In a series of experiments, Assmann and Jack Scott (a UTD graduate student in audiology) studied the relationship between F0 and formant frequency shifts in vowel perception. They used a high-quality speech synthesizer to process a set of vowels spoken by three adult male speakers of American English. Identification accuracy dropped by about 30% when the formant frequencies were scaled upwards by a factor of 2.0 and, in a separate condition, by about 50% when F0 was raised by two octaves.
However, when formant frequencies and F0 were both increased at the same time, identification accuracy showed a marked improvement, compared to conditions where each cue was manipulated separately. The data suggest that listeners have internalized knowledge of the relationship between F0 and formant frequencies in natural speech and that this plays a key role in vowel perception. These findings have important implications for our understanding of how listeners with cochlear implants perceive speech, because these people face a similar challenge of piecing together F0 and formant frequency information that may be "mismatched" due to the manner in which their processes extract speech cues for perception.

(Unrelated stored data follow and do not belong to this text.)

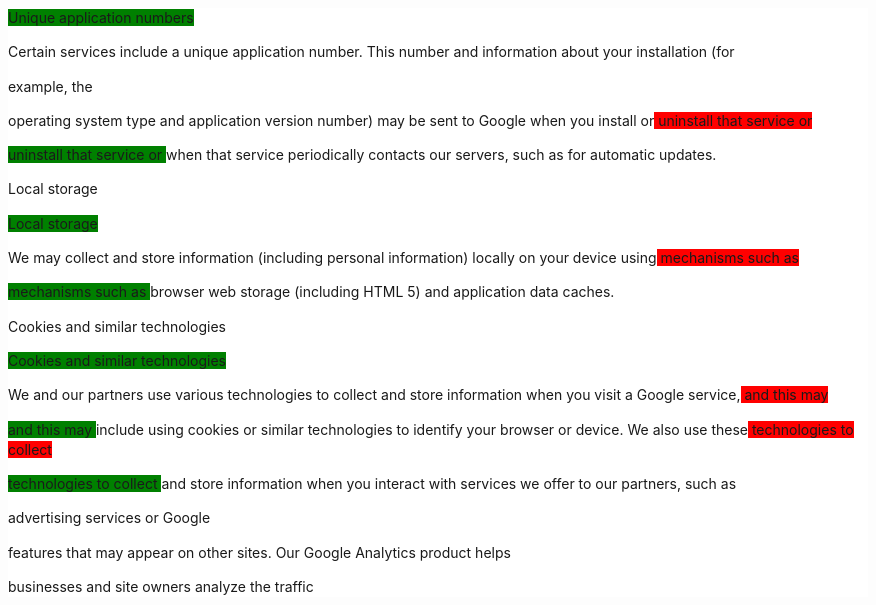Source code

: 
<span style="background-color: green;">Unique application numbers


</span>Certain services include a unique application number. This number and information about your installation (for<span style="background-color: red;"> </span><span style="background-color: green;">


</span>example, the<span style="background-color: green;"> </span><span style="background-color: red;">


</span>operating system type and application version number) may be sent to Google when you install or<span style="background-color: red;"> uninstall that service or</span>


<span style="background-color: green;">uninstall that service or </span>when that service periodically contacts our servers, such as for automatic updates.


Local storage


<span style="background-color: green;">Local storage



</span>We may collect and store information (including personal information) locally on your device using<span style="background-color: red;"> mechanisms such as</span>


<span style="background-color: green;">mechanisms such as </span>browser web storage (including HTML 5) and application data caches.


Cookies and similar technologies


<span style="background-color: green;">Cookies and similar technologies


</span>We and our partners use various technologies to collect and store information when you visit a Google service,<span style="background-color: red;"> and this may</span>


<span style="background-color: green;">and this may </span>include using cookies or similar technologies to identify your browser or device. We also use these<span style="background-color: red;"> technologies to collect</span>


<span style="background-color: green;">technologies to collect </span>and store information when you interact with services we offer to our partners, such as<span style="background-color: red;"> </span><span style="background-color: green;">


</span>advertising services or Google<span style="background-color: green;"> </span><span style="background-color: red;">


</span>features that may appear on other sites. Our Google Analytics product helps<span style="background-color: red;"> </span><span style="background-color: green;">


</span>businesses and site owners analyze the traffic<span style="background-color: green;"> </span><span style="background-color: red;">

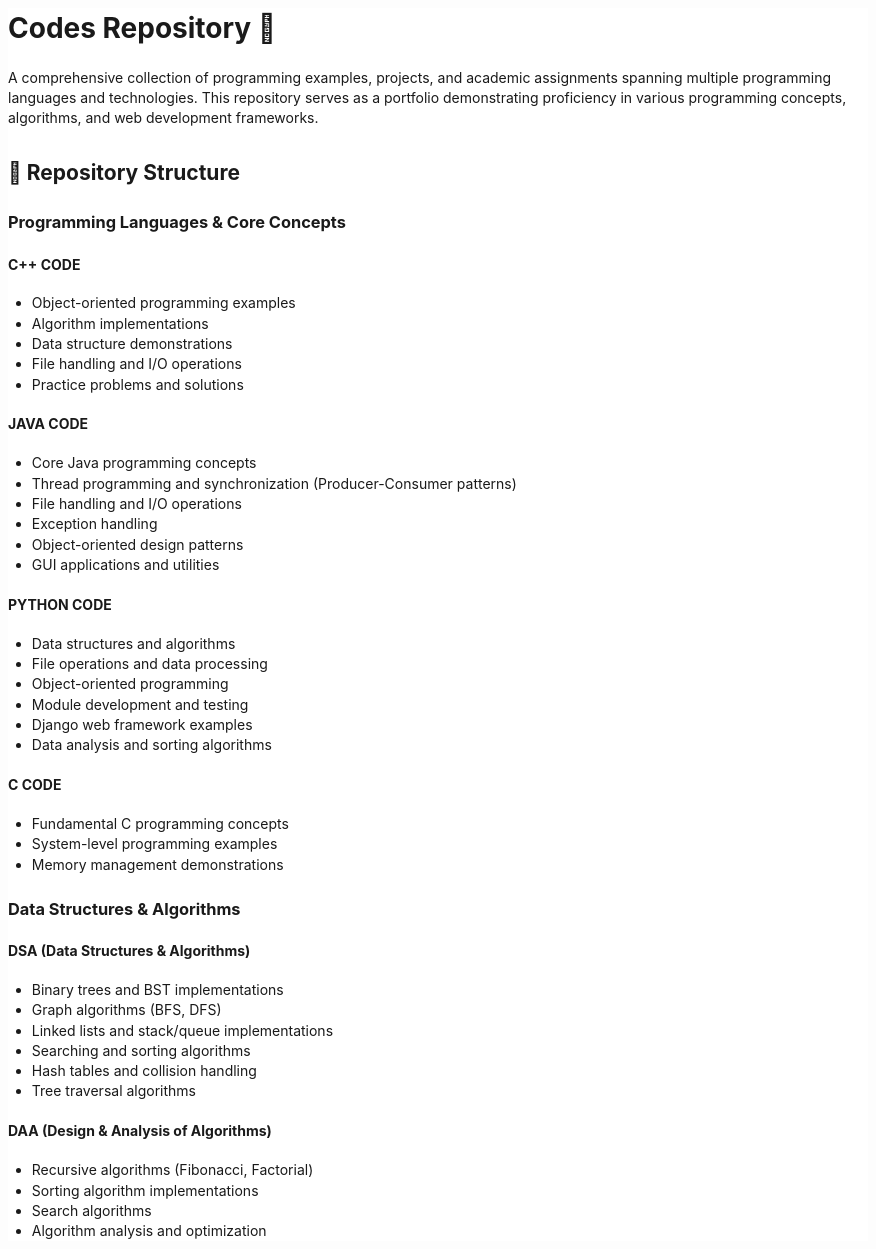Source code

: # Codes Repository 🚀

A comprehensive collection of programming examples, projects, and academic assignments spanning multiple programming languages and technologies. This repository serves as a portfolio demonstrating proficiency in various programming concepts, algorithms, and web development frameworks.

## 📁 Repository Structure

### Programming Languages & Core Concepts

#### **C++ CODE**
- Object-oriented programming examples
- Algorithm implementations
- Data structure demonstrations
- File handling and I/O operations
- Practice problems and solutions

#### **JAVA CODE**
- Core Java programming concepts
- Thread programming and synchronization (Producer-Consumer patterns)
- File handling and I/O operations
- Exception handling
- Object-oriented design patterns
- GUI applications and utilities

#### **PYTHON CODE**
- Data structures and algorithms
- File operations and data processing
- Object-oriented programming
- Module development and testing
- Django web framework examples
- Data analysis and sorting algorithms

#### **C CODE**
- Fundamental C programming concepts
- System-level programming examples
- Memory management demonstrations

### **Data Structures & Algorithms**

#### **DSA (Data Structures & Algorithms)**
- Binary trees and BST implementations
- Graph algorithms (BFS, DFS)
- Linked lists and stack/queue implementations
- Searching and sorting algorithms
- Hash tables and collision handling
- Tree traversal algorithms

#### **DAA (Design & Analysis of Algorithms)**
- Recursive algorithms (Fibonacci, Factorial)
- Sorting algorithm implementations
- Search algorithms
- Algorithm analysis and optimization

In summary, many discoveries in speech science are shaping the field of speech-language pathology. I have listed a few projects taking place in our university, and there are, of course, many other exciting areas of research and development around the world. Here are a few breaking examples:
• New signal processing breakthroughs are allowing rapid, online estimates of vowel formant frequencies. These developments will facilitate computer-based tools that may be useful for foreign accent reduction and the treatment of disordered speech.
• Speech scientists are learning more about the biological bases of more "masculine" and "feminine" sounding speech and the possible relation between talkers’ speech characteristics and their sexual orientation. These data will help us understand the age-old question of how much of our behavior is "nature" and how much is "nurture" and may also be useful in clinical work with transsexual individuals
• In studies of stuttering, speech scientists have reported that frequency-shifted delayed auditory feedback can produce rapid improvement in the speech of certain individuals with severe fluency problems.